**The data**
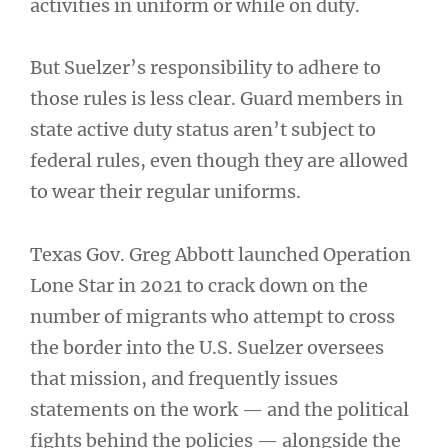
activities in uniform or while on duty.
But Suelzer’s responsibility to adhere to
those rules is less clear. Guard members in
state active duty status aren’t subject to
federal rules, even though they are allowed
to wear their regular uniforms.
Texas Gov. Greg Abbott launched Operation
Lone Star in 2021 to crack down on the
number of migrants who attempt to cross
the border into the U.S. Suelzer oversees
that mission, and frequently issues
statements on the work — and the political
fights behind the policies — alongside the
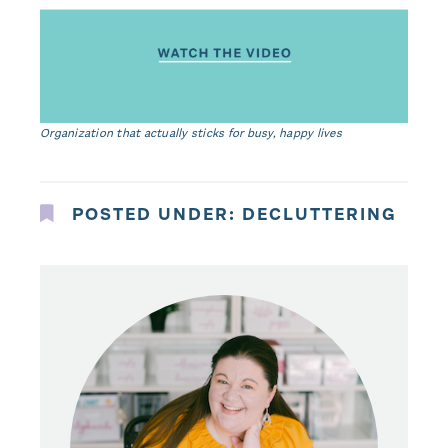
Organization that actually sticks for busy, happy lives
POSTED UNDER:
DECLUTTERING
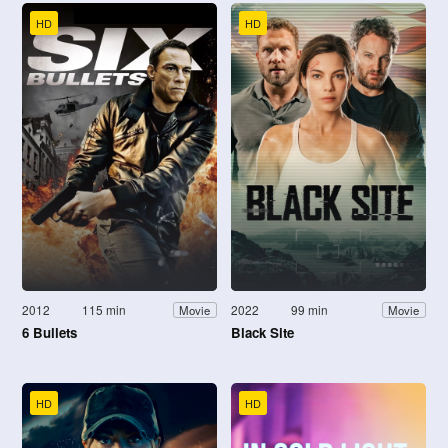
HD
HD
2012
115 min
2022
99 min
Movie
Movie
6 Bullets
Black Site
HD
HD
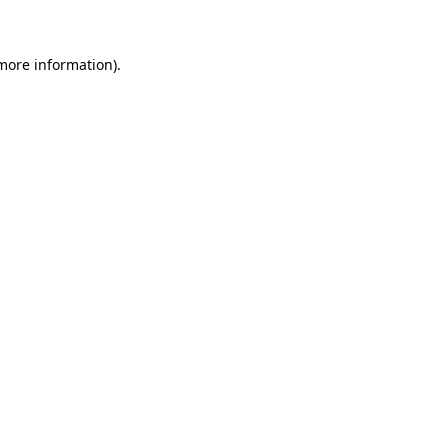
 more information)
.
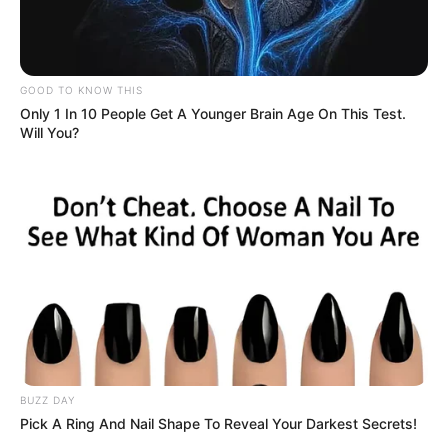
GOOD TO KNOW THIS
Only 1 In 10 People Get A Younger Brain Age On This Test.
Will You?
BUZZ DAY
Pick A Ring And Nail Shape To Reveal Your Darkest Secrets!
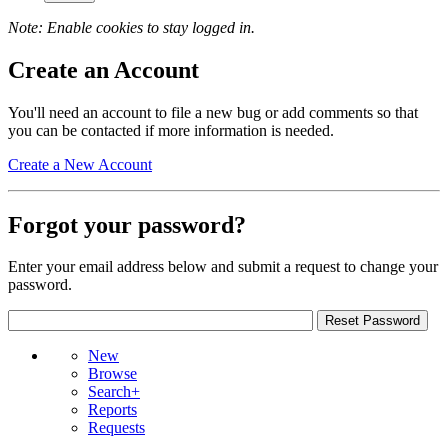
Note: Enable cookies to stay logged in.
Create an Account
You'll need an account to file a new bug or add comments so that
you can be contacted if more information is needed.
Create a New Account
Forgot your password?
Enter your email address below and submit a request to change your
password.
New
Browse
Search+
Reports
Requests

**Instructions for the task**
An answer is complete only when it holds every line above containing the string "duty".

**Completed exercise**
activities in uniform or while on duty.
state active duty status aren’t subject to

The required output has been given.